The court notes as well that Mr. Epstein's opinion as to the industry standard is based in large part on an analysis of the defendant's history with its other customers (in addition to his apparent general expertise in the construction industry). The plaintiff correctly notes, however, that while probative of industry standard, a creditor's relationship with its own customers is not alone sufficient to establish ordinary business practices under § 547(c)(2)(C). Logan v.
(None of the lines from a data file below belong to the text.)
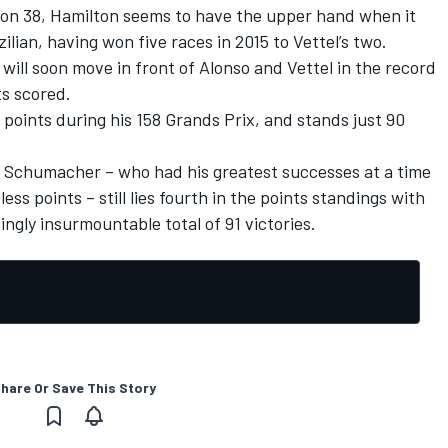
 on 38, Hamilton seems to have the upper hand when it
lian, having won five races in 2015 to Vettel’s two.
 will soon move in front of Alonso and Vettel in the record
ts scored.
points during his 158 Grands Prix, and stands just 90
el Schumacher – who had his greatest successes at a time
s points – still lies fourth in the points standings with
ngly insurmountable total of 91 victories.
hare Or Save This Story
Basic Distribution Corp. (In re Fred Hawes Org., Inc.), 957 F.2d 239, 246 (6th Cir. 1992) ("[C]ourts do not look only at the manner in which one particular creditor interacted with other similarly situated debtors, but rather analyze whether the particular transaction in question comports with the standard conduct of business within the industry.").
Because the defendant has not persuaded the court that there is not a genuine issue of material fact as to whether payments over 100 days outstanding are within the outer limits of ordinary practice in the construction industry, and because the plaintiff has raised a legitimate concern that Mr. Epstein's opinion may be improperly based on the defendant's business practices rather than on his general knowledge of the industry, the court will deny the defendant's motion as to § 547(c)(2)(C).
IV
For the foregoing reasons, the court will grant the plaintiff's motion as to § 547(b)(1)-(4) and will partially grant the plaintiff's motion as to § 547(b)(5). The court will deny the defendant's motion as to § 547(c)(6), and will deny both the plaintiff's and the defendant's motions as to § 547(c)(2). The court's order follows.